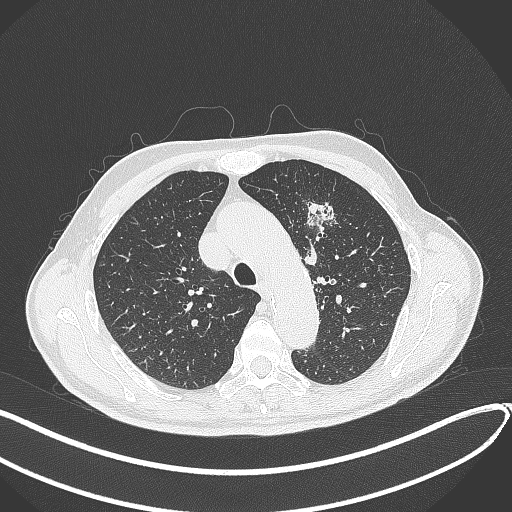
Chest CT, one axial slice; position 304 of 459 along the scan axis; reconstruction kernel B70f; lung window (W 1500 / L -600 HU); 1 mm slice thickness; 512 × 512 image matrix. Male patient, age 74 years. Case-level facts recorded for this patient, not image findings: clinical TNM (as recorded): T2b N0 M1c.
Annotated regions visible in this slice (bounding box drawn by a radiologist):
- lung tumour (recorded histology: adenocarcinoma): bounding box [x1, y1, x2, y2] px = [304, 196, 342, 245]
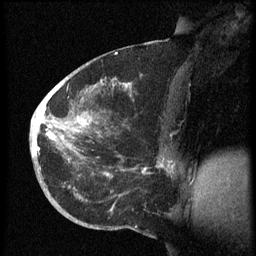
Breast MRI (dynamic contrast-enhanced), one sagittal slice. Slice 31 of 60 in the series (ordered by position). Dynamic contrast-enhanced series, image 2 of 3 at this slice position (ordered by acquisition). 1.5 T. TE 4.2 ms, TR 8.4 ms. 256 × 256 image matrix, field of view 200 × 200 mm. Female patient, age 38 years. Case-level facts recorded for this patient, not image findings: setting: breast cancer imaged before/during neoadjuvant chemotherapy; receptor status: HER2-positive.
Annotated regions visible in this slice (semi-automatic segmentation, software-assisted and operator-edited):
- analysis volume of interest (the breast-tissue region the enhancement analysis was run in; not a lesion): box from (x=30, y=74) to (x=173, y=202) px
- tumour enhancement mask (voxels above the 70 % enhancement threshold inside the analysis volume of interest): (x=32, y=84)–(x=173, y=176)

##########

▶ _YOUR TASK_:
Print, exactly and only, the lines running from the one with "Annotated regions visible in this slice (semi-automatic" to the end of the data above.

▶ _REPLY TO THE EXERCISE_:
Annotated regions visible in this slice (semi-automatic segmentation, software-assisted and operator-edited):
- analysis volume of interest (the breast-tissue region the enhancement analysis was run in; not a lesion): box from (x=30, y=74) to (x=173, y=202) px
- tumour enhancement mask (voxels above the 70 % enhancement threshold inside the analysis volume of interest): (x=32, y=84)–(x=173, y=176)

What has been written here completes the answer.